Problem:
Tally the lines below that contain "Poster" and reply with only the tally.

Records for this task:
>>>
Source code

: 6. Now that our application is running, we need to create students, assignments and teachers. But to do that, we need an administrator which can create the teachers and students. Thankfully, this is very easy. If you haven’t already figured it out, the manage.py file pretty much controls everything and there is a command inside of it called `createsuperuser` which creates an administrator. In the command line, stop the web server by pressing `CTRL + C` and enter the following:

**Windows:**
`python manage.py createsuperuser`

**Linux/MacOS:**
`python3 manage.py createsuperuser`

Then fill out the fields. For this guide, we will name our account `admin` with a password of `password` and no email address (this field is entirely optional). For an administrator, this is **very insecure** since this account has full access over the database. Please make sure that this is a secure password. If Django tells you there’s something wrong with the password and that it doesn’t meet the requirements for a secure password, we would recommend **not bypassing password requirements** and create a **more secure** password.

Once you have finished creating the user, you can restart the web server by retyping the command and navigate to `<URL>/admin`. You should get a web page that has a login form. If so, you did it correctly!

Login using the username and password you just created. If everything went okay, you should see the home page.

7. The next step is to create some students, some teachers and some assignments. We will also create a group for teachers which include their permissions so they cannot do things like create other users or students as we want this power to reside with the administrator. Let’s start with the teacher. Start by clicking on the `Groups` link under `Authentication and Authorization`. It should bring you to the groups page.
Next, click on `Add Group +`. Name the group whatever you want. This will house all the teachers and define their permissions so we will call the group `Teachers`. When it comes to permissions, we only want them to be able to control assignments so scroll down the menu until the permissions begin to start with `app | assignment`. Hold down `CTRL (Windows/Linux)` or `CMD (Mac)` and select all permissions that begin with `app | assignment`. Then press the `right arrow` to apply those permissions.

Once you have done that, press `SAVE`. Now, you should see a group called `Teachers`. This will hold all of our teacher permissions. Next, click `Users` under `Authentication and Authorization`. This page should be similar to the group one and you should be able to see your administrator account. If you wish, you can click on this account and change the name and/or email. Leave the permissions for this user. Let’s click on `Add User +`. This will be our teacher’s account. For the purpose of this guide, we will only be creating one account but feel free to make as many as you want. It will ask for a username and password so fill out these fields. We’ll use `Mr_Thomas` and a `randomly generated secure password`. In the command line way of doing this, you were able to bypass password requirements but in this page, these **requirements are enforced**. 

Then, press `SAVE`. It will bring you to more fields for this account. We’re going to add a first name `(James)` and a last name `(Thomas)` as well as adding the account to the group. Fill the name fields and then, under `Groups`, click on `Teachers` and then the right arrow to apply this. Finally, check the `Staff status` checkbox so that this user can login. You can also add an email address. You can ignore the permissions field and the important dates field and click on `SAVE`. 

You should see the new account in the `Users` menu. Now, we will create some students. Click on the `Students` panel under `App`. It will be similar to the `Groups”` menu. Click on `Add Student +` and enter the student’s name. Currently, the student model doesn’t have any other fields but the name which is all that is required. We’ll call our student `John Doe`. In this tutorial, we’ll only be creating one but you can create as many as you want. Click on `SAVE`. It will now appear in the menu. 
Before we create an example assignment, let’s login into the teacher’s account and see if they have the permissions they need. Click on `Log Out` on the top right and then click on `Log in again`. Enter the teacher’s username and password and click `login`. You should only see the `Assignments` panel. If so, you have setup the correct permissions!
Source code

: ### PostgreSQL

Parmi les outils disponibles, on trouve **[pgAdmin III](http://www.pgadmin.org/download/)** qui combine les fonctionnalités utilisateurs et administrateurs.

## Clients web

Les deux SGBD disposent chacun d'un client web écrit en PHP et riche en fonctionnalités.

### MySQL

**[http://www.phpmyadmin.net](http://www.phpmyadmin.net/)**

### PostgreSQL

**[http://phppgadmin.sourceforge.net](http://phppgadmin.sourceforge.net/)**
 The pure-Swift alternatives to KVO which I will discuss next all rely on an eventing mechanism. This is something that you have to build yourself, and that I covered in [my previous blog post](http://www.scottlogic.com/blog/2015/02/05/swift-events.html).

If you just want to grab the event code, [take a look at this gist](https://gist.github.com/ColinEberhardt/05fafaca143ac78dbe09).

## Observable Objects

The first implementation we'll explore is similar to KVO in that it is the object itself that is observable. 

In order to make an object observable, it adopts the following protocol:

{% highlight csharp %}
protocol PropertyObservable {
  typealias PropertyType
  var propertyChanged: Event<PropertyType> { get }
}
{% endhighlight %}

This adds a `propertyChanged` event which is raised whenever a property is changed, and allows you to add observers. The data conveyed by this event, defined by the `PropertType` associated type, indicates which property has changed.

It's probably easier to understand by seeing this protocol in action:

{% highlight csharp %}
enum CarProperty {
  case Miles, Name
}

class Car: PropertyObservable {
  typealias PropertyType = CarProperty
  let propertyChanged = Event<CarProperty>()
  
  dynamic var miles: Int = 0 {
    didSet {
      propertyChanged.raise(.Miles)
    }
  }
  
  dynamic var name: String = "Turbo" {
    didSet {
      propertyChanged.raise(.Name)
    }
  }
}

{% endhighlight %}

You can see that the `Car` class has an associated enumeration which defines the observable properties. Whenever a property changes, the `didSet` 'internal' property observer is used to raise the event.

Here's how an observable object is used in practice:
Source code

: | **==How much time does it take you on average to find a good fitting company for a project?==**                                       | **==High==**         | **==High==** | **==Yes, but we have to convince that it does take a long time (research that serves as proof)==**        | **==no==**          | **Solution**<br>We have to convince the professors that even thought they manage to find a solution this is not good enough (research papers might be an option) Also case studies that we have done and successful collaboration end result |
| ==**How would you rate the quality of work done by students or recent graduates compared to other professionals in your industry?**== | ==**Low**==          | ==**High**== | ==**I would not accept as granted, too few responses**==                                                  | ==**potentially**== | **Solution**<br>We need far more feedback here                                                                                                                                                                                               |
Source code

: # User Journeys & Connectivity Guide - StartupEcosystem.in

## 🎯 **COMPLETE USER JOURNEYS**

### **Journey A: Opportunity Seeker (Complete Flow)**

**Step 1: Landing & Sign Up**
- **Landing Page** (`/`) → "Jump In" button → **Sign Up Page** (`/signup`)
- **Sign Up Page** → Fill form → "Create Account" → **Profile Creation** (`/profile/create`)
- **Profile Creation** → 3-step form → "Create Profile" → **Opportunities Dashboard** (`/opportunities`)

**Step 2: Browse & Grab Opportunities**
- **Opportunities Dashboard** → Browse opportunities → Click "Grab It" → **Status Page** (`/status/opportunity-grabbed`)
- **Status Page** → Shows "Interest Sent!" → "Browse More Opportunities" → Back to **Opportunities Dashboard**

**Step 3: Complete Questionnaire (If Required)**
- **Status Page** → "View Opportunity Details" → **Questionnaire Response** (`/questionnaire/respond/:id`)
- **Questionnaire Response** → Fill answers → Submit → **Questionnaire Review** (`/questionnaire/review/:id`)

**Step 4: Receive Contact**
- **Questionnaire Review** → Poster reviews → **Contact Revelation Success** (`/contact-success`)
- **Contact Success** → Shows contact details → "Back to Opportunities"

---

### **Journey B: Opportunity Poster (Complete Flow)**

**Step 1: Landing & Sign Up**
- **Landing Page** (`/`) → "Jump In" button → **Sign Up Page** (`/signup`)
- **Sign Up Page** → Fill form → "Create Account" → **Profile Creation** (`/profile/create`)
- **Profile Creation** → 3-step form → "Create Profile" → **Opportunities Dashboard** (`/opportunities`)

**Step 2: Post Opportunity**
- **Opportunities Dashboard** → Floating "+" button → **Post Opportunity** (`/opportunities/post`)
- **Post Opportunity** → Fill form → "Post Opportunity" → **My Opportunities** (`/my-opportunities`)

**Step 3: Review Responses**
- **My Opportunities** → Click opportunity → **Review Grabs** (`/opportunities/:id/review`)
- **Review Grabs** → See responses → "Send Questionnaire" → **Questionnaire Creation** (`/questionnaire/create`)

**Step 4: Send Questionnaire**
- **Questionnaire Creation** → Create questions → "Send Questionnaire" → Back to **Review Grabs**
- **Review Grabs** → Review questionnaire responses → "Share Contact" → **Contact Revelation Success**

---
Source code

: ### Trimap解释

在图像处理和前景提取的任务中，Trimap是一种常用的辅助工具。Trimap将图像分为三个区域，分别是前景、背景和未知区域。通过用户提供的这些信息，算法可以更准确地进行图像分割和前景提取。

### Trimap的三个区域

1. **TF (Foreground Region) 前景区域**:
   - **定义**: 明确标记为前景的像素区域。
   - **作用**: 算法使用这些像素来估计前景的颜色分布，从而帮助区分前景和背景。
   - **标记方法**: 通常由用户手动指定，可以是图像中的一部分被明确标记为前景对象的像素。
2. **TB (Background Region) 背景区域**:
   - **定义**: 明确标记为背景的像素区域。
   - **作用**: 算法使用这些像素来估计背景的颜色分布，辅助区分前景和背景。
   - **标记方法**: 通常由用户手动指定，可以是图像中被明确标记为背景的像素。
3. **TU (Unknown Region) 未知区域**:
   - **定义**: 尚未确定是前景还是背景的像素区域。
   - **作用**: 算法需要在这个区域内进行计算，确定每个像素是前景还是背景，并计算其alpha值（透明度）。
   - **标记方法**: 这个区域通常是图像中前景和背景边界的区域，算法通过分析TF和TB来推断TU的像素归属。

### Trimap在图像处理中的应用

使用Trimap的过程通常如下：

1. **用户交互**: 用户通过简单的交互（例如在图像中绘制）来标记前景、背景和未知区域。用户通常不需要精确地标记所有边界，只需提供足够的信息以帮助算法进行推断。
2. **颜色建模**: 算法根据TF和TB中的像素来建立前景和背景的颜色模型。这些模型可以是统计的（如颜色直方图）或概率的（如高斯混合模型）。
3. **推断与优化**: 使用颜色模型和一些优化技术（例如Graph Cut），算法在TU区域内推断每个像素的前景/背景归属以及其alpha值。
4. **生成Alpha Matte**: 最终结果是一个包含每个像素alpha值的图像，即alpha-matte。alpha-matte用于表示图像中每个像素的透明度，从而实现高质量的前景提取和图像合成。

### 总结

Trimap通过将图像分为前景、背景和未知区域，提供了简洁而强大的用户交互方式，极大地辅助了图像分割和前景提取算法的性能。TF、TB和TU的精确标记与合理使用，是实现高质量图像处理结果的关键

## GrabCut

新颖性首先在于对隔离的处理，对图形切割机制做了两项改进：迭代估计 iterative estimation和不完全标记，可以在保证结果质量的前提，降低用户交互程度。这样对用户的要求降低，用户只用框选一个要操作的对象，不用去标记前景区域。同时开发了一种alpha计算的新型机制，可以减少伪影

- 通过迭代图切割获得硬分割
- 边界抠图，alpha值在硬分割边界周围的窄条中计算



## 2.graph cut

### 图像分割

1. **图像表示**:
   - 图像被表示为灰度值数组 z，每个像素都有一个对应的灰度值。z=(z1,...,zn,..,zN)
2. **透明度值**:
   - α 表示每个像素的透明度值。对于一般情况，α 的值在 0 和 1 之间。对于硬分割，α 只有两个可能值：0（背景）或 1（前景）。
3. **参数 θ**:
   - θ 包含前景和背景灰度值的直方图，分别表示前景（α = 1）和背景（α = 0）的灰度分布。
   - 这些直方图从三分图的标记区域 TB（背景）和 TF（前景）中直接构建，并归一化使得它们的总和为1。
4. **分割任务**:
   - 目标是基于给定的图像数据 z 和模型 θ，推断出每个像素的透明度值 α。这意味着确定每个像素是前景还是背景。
<<<
Response below:
2